[Stored data entries]
++++++++++
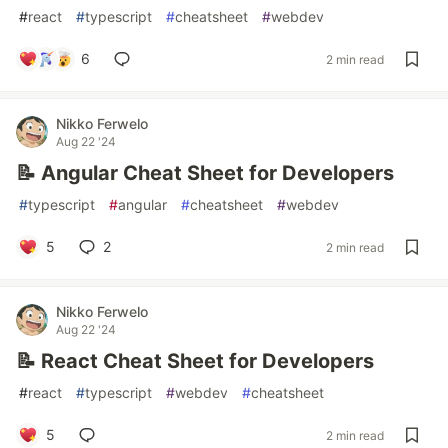
#
react
#
typescript
#
cheatsheet
#
webdev
6
2 min read
Nikko Ferwelo
Aug 22 '24
📝 Angular Cheat Sheet for Developers
#
typescript
#
angular
#
cheatsheet
#
webdev
5
2
2 min read
Nikko Ferwelo
Aug 22 '24
📝 React Cheat Sheet for Developers
#
react
#
typescript
#
webdev
#
cheatsheet
5
2 min read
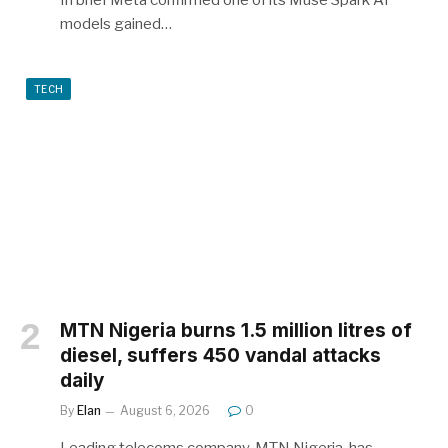
In brief Meta confirmed one of its Muse Spark AI
models gained…
TECH
MTN Nigeria burns 1.5 million litres of
diesel, suffers 450 vandal attacks
daily
By
Elan
August 6, 2026
0
Leading telecoms company, MTN Nigeria, has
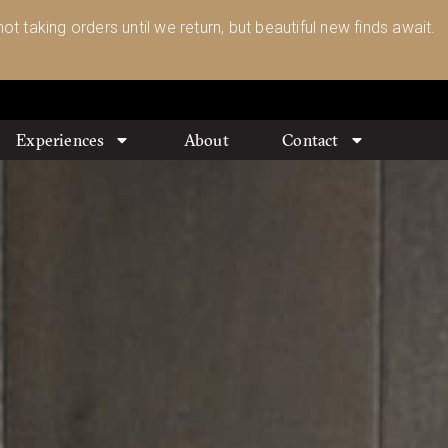
ot taking orders until we return, but beautiful new finds await.
Experiences
About
Contact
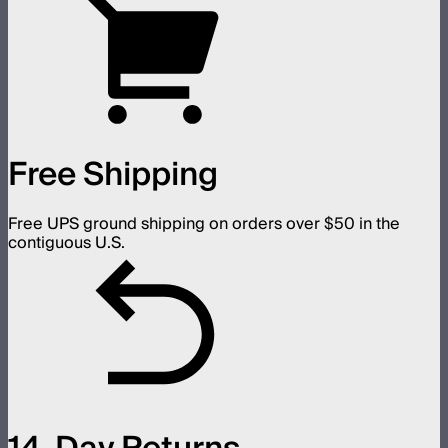
Free Shipping
Free UPS ground shipping on orders over $50 in the
contiguous U.S.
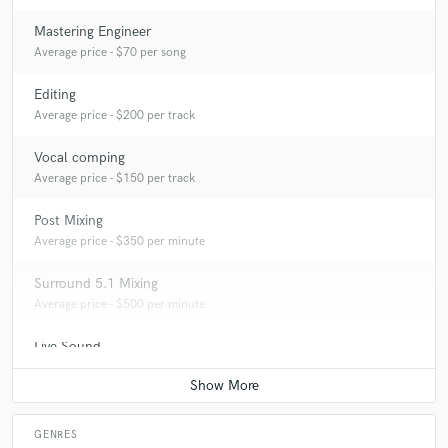
Mastering Engineer
A:
shabby chique
Average price - $70 per song
Editing
Q:
Which artist would you like to work with and why?
Average price - $200 per track
Vocal comping
A:
Muse because of their limitless ideas for re-inventing something
Average price - $150 per track
Post Mixing
Q:
Can you share one music production tip?
Average price - $350 per minute
Surround 5.1 Mixing
A:
Listen to the Song not the commercials :)
Average price - $500 per minute
Live Sound
Q:
What type of music do you usually work on?
Average price - $450 per concert
A:
Rock and Pop
GENRES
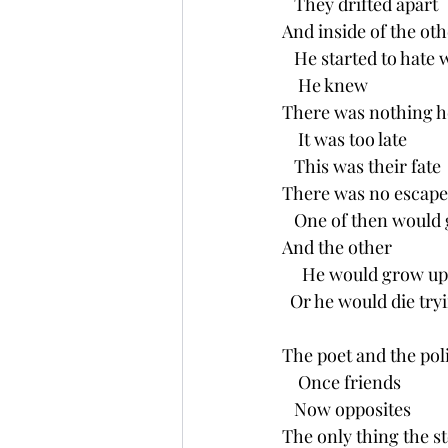
   They drifted apart
And inside of the oth
   He started to hate 
    He knew
There was nothing h
    It was too late
   This was their fate
There was no escape
   One of then would g
And the other
     He would grow up 
  Or he would die try
The poet and the poli
    Once friends 
   Now opposites
The only thing the s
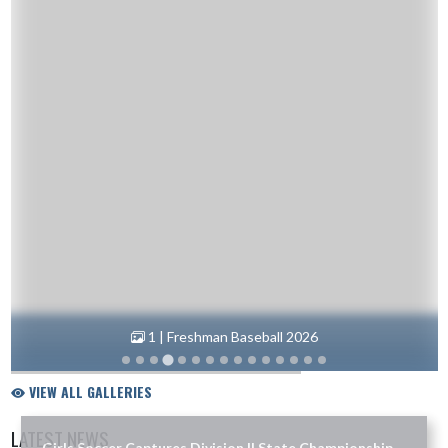
1 | Freshman Baseball 2026
VIEW ALL GALLERIES
LATEST NEWS
Girls Soccer Captures Division II State Championship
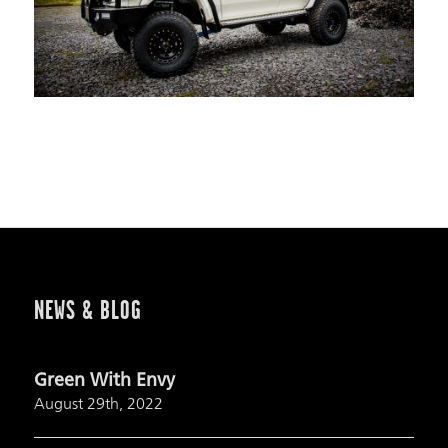
NEWS & BLOG
Green With Envy
August 29th, 2022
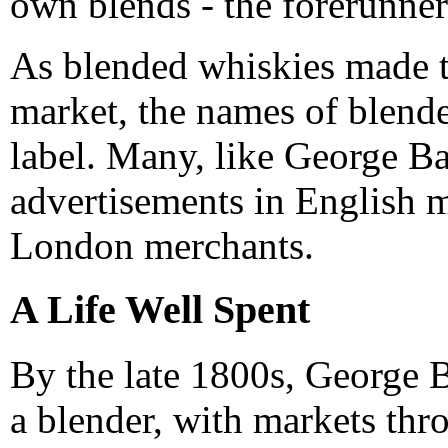
own blends - the forerunner
As blended whiskies made to
market, the names of blende
label. Many, like George Bal
advertisements in English m
London merchants.
A Life Well Spent
By the late 1800s, George B
a blender, with markets thr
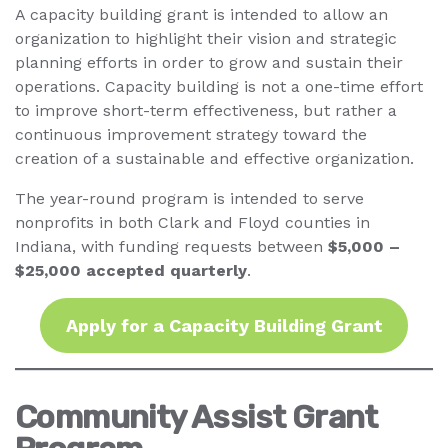
A capacity building grant is intended to allow an
organization to highlight their vision and strategic
planning efforts in order to grow and sustain their
operations. Capacity building is not a one-time effort
to improve short-term effectiveness, but rather a
continuous improvement strategy toward the
creation of a sustainable and effective organization.
The year-round program is intended to serve
nonprofits in both Clark and Floyd counties in
Indiana, with funding requests between
$5,000 –
$25,000 accepted quarterly
.
Apply for a Capacity Building Grant
Community Assist Grant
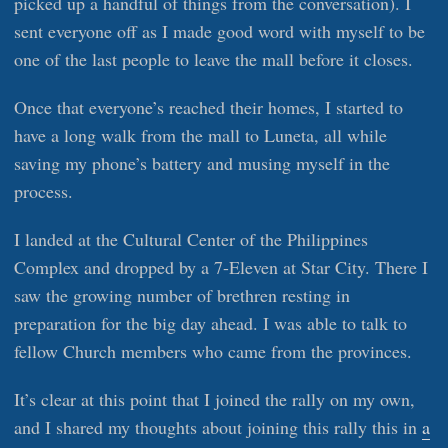
picked up a handful of things from the conversation). I
sent everyone off as I made good word with myself to be
one of the last people to leave the mall before it closes.
Once that everyone’s reached their homes, I started to
have a long walk from the mall to Luneta, all while
saving my phone’s battery and musing myself in the
process.
I landed at the Cultural Center of the Philippines
Complex and dropped by a 7-Eleven at Star City. There I
saw the growing number of brethren resting in
preparation for the big day ahead. I was able to talk to
fellow Church members who came from the provinces.
It’s clear at this point that I joined the rally on my own,
and I shared my thoughts about joining this rally this in
a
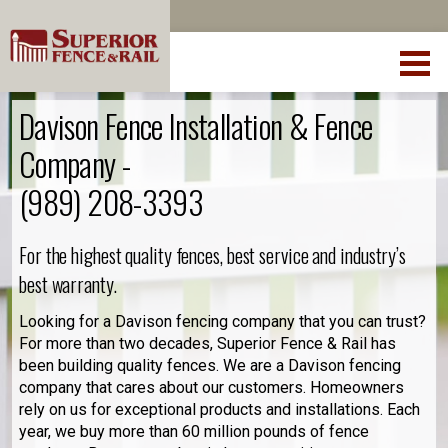
Davison Fence Installation & Fence
Company -
(989) 208-3393
For the highest quality fences, best service and industry’s
best warranty.
Looking for a Davison fencing company that you can trust?
For more than two decades, Superior Fence & Rail has
been building quality fences. We are a Davison fencing
company that cares about our customers. Homeowners
rely on us for exceptional products and installations. Each
year, we buy more than 60 million pounds of fence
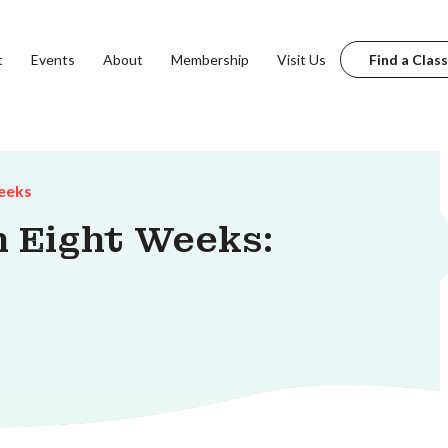
t
Events
About
Membership
Visit Us
Find a Class
eeks
n Eight Weeks:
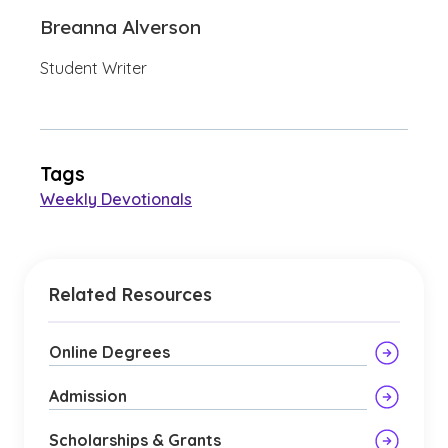
Breanna Alverson
Student Writer
Tags
Weekly Devotionals
Related Resources
Online Degrees
Admission
Scholarships & Grants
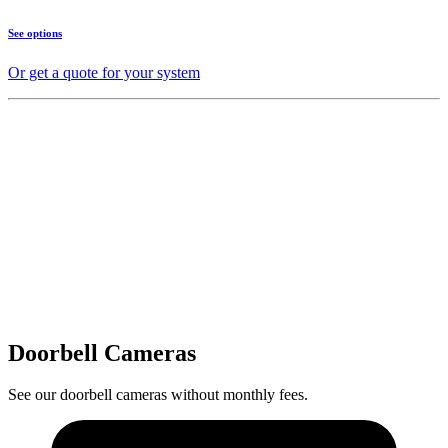
See options
Or get a quote for your system
Doorbell Cameras
See our doorbell cameras without monthly fees.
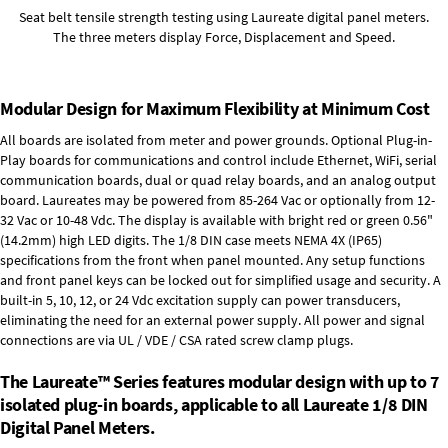
Seat belt tensile strength testing using Laureate digital panel meters.
The three meters display Force, Displacement and Speed.
Modular Design for Maximum Flexibility at Minimum Cost
All boards are isolated from meter and power grounds.
Optional Plug-in-
Play boards
for communications and control include
Ethernet, WiFi, serial
communication boards
,
dual or quad relay boards
, and an
analog output
board
. Laureates may be powered from
85-264 Vac
or optionally from
12-
32 Vac or 10-48 Vdc
. The display is available with bright red or green 0.56"
(14.2mm) high LED digits. The
1/8 DIN case
meets NEMA 4X (IP65)
specifications from the front when panel mounted. Any setup functions
and front panel keys can be locked out for simplified usage and security. A
built-in
5, 10, 12, or 24 Vdc excitation supply
can power transducers,
eliminating the need for an external power supply. All power and signal
connections are via UL / VDE / CSA rated screw clamp plugs.
The Laureate™ Series features modular design with up to 7
isolated plug-in boards, applicable to all Laureate 1/8 DIN
Digital Panel Meters.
++++++++++
Report, for the data above, every line in which the string "Free" appears.

[Solution for this problem]
Free Shipping
Free UPS ground shipping on orders over $50 in the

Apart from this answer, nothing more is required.